Para fazer essa matéria, a qual escrevo com bastante dor e pesar, pois Jeane Rocha foi a primeira professora a me ensinar o “plié” no Ballet Eliana Cavalcanti, entrei em contato com o advogado dela, entrei em contato com a Diteal e com Paty Maionese através de seus canais no Instagram, mas apenas recebi resposta do advogado Dr. Pedro Acioly que se pronunciou em nome de sua cliente Jeane Rocha de forma propositiva. Quanto à Paty Maionese, houveram resistências a mudar de postura cênica, onde a mesma alega em suas palavras “A partir de Hj quero proibir também que homem se vista de mulher no carnaval”. “É que há história de luta também no transformismo”, relata a artista Paty Mayonese. Isso reconhece-se, mas as lutas e dores de um grupo não dar direito de oprimir outro.

 

Houve por parte do representante advogado de Jeane Rocha um pedido de desculpas e quero dizer, a título até de solidariedade, que essa foi uma atitude assertiva, mas não é o todo. Esse pedido de desculpas tem que vir munido de retratação prática no âmbito social. Tanto Isabelle, quanto Jeane, devem estudar sobre história negra, tornar seus espetáculos acessíveis ao povo, trazer espetáculos reflexivos, promover na universidade grupo de trabalho e estudos acerca dos corpos negros na dança e no Teatro, integrar a universidade com o corpo negro que existe na Terra de Zumbi, formar pessoas conscientes de que a dança está a serviço do bem-estar social e não do ego dos bailarinos que se acham deuses - como tem me informado uma fonte que um dos membros desta escola, coreógrafo de quadrilha se acha “acima dos outros”, numa jactância destrutiva, sendo este o tipo que sai de suas barras Jeane Rocha(?). Quanto á Paty Maionese, aconselho que pare com os black faces em seus espetáculos, se pronuncie, se retrate, reflita e estude teatro porque a performance de Drag Queen é uma linda especialidade de Teatro praticada por uma minoria social, também perseguida, que não deveria ser manchada pelo racismo. Quanto à DITEAL, na pessoa de Alexandre Holanda, homem branco, do meu conhecimento e meio artístico, que sempre teve para com este negro aqui um trato de igual para igual, acho que faltou-lhe assessorias competentes para lhe informar o que se passa num órgão sob sua responsabilidade. Cabe um trabalho de palestras, cursos, curadoria, exposições, todas de temática negra, com o intuito a desenvolver uma ideia de respeito à diversidade de corpos, cores e consciência com a inclusão de artistas e produtores negros de Alagoas. Consciência humana? Todos temos em abundância e durante toda a vida, do nascimento à morte. Consciência Humana até Hitler teve ao matar milhões de judeus! Consciência Humana até o Rei Leopoldo da Bélgica também teve ao matar 4 vezes mais, superando em milhões o genocídio de negros em África! O que precisamos é mesmo de um mínimo de Consciência Negra! O ano inteiro! Ah! Esta está faltando e muito!

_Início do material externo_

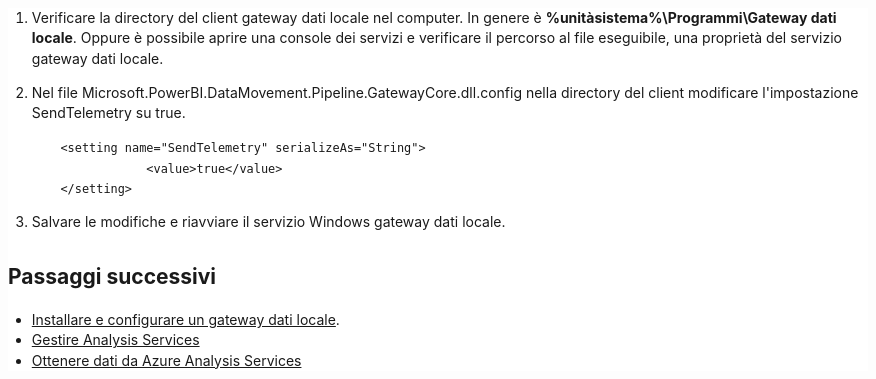 1.  Verificare la directory del client gateway dati locale nel computer. In genere è **%unitàsistema%\Programmi\Gateway dati locale**. Oppure è possibile aprire una console dei servizi e verificare il percorso al file eseguibile, una proprietà del servizio gateway dati locale.
2.  Nel file Microsoft.PowerBI.DataMovement.Pipeline.GatewayCore.dll.config nella directory del client modificare l'impostazione SendTelemetry su true.
        
    ```
        <setting name="SendTelemetry" serializeAs="String">
                    <value>true</value>
        </setting>
    ```

3.  Salvare le modifiche e riavviare il servizio Windows gateway dati locale.




## <a name="next-steps"></a>Passaggi successivi
* [Installare e configurare un gateway dati locale](analysis-services-gateway-install.md).   
* [Gestire Analysis Services](analysis-services-manage.md)
* [Ottenere dati da Azure Analysis Services](analysis-services-connect.md)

Para encerrar, lembro de uma entrevista dada pela Mestra Eliana Cavalcanti a uma repórter que lhe perguntou quem seria aquela que continuaria o seu legado. Espero que o racismo não seja o legado a manchar a brilhante história de Eliana Cavalcanti, pois existem bailarinas e academias melhores no âmbito da formação humana. Mas isso é matéria para um próximo artigo.